Analysis of MBD3 and DNA Demethylation by FCS pp. 1089-100
In this issue of Epigenetics, Cui et al. record the dynamics of DNA demethylation using recombinant methyl-binding domain 3 (MBD3) protein fused to GFP in living cells under hypoxia and Decitabine treatment. The authors used fluorescence correlation spectroscopy (FCS) to monitor the diffusion dynamics of MBD3. They showed DNA replication-independent decrease of 5mC/5hmC under hypoxia and DNA replication-dependent decrease under Decitabine treatment. By monitoring the diffusion of bound and unbound MBD3 in the nucleus the authors were able to identify and characterize hypoxia-sensitive cells from insensitive/tolerant cells, as well as the respective contribution to active demethylation in a time-dependent manner. This is the first time that the dynamic process of DNA demethylation is correlated with the biophysical properties of the corresponding DNA binding proteins in live single cells by single molecule spectroscopy.
H3S10 O-Acetylation pp. 1101-13
Britton et al. present their findings on a novel class of histone posttranslational modifications: serine, threonine and tyrosine O-acetylation. These unique marks have been found only on histone H3 and appear to be conserved in many species, ranging from yeast to human. H3S10ac is potentially linked to cell cycle progression and cellular pluripotency.
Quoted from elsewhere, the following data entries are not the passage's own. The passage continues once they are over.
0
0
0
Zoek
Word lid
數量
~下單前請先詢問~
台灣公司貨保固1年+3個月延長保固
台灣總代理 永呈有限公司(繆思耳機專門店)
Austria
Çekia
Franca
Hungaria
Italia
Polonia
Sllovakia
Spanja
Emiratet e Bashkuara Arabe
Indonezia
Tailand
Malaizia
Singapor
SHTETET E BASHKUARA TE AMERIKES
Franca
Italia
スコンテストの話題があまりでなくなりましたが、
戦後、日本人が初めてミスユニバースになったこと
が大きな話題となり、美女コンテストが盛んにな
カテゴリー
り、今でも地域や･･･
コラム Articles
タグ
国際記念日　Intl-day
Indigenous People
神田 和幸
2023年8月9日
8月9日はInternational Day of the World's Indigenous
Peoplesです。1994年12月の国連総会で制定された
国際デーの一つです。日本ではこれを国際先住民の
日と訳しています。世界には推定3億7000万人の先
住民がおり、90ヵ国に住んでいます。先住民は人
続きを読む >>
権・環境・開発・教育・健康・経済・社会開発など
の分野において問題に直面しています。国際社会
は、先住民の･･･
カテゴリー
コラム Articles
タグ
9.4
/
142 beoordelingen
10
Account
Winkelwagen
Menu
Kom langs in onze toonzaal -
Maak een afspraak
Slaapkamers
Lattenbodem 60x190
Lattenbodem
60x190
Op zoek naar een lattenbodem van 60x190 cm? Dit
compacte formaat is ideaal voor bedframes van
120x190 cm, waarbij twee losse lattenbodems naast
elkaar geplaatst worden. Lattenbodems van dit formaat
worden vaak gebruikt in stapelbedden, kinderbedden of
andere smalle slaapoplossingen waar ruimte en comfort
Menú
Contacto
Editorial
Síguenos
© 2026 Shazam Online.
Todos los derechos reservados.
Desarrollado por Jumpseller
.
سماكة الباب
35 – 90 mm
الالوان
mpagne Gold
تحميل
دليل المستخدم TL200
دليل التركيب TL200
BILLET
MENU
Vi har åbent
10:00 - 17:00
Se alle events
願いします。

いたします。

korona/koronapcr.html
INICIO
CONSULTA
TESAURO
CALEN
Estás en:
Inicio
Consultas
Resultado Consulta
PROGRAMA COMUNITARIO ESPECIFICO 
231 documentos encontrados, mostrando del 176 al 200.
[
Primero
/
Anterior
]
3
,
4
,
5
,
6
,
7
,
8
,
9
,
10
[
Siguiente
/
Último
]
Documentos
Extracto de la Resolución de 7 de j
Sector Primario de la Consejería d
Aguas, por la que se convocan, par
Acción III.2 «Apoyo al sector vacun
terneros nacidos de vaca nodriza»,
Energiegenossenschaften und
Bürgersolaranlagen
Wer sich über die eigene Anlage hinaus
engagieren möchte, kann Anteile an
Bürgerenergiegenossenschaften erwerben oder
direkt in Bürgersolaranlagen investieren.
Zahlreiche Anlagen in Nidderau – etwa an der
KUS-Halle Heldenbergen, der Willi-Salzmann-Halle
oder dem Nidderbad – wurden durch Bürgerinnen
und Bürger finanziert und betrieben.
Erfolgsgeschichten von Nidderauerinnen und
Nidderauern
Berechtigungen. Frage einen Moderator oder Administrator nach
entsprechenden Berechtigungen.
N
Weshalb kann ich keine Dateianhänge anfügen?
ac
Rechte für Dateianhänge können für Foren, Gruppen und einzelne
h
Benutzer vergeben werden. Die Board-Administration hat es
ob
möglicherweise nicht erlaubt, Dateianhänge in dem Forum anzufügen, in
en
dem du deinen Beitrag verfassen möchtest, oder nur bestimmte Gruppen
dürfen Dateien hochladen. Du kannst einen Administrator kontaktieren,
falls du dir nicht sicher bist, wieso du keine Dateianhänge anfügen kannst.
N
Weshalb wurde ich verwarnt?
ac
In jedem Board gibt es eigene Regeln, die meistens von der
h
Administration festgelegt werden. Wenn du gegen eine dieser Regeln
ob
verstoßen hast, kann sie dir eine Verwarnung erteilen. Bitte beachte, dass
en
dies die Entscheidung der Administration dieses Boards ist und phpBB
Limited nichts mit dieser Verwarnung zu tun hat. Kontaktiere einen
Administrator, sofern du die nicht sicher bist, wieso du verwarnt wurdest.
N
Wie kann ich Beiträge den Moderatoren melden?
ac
DNA Methylation and Aging pp. 1114-22
Somatic stem cells are able to generate replacements for lost and damaged cells, but their regenerative capacity diminishes with age. Taiwo et al. studied the involvement of epigenetic changes in somatic stem cell aging, using murine hematopoiesis as a model system. Associated with age, the authors observed global loss of DNA methylation and an increase in methylation at about 100 CpG islands, named aging-specific differentially methylated regions (aDMRs). They also report that DNA methylation patterns are well preserved during hematopoietic stem cell aging, confirm that PCRC2 targets are increasingly methylated with age, and suggest that sdpr expression changes in these cells may be regulated via age-based changes in DNA methylation.
Meeting Report pp. 1123-4
Lowe and Morris summarize the highlights of the 2nd Annual Infinium HumanMethylation450 Array Workshop, held at Queen Mary, University of London.